RAHIMI: Es ist wunderbar. Das hört sich jetzt vielleicht ein bisschen kindlich oder lustig an, aber wenn ich nachts aufwache, durch die Wohnung gehe und es ist ganz dunkel, dann gucke ich mich manchmal um. Ob da gleich so ein hagerer Mann mit Zigarre um die Ecke kommt? Und er ist es dann leider doch nicht. Ich warte noch auf Brecht.
Zu den Personen
Mark Schröppel, 1983 in Augsburg geboren und dort aufgewachsen, ist Performer, Regisseur und Musiker. Als Mitbegründer der Performancegruppe SKART & Masters of the Universe arbeitet er vor allem mit Kindern, Jugendlichen und Menschen mit Beeinträchtigung. Er studierte er am Gießener Institut für Angewandte Theaterwissenschaft, wo er Sahar Rahimi kennenlernte. Rahimi ist 1981 in Teheran geboren. Ihre Arbeiten bewegen sich zwischen Theater, Performance, Installation und Video. Sie ist Mitgründerin der Performancegruppe Monster Truck.
Das Brechtfestival 2026
Das diesjährige Festival findet vom 27. Februar bis zum 8. März unter dem Motto „Alle“ statt.

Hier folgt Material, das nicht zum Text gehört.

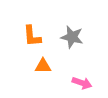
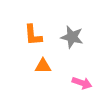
orange L-shape: moved 1 px right, 1 px up
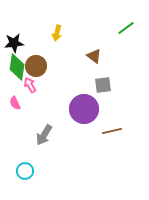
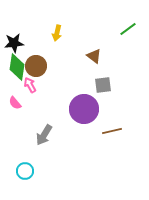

- Auftakt Das Festival startet am Freitag, 27. Februar, um 17:30 uhr mit einer feierlichen Prozession vom Manzúbrunnen zum Festivalzentrum in der Karolinenstraße 10
- Premiere Das Staatstheater spielt Brecht: Eine neue Inszenierung von Brechts Stück „Die Dreigroschenoper“ erlebt am selben Abend, um 19.30 Uhr, ihre Premiere im Martinipark.
- Musik Eine lange Brechtnacht mit Konzerten beginnt am Samstag, 28. Februar, um 20 Uhr. Dabei spielen Pop-Acts wie „Die Höchste Eisenbahn“ und Sorvina auf den Bühnen im Industrie- und Textilmuseum, im Provino und an weiteren Orten.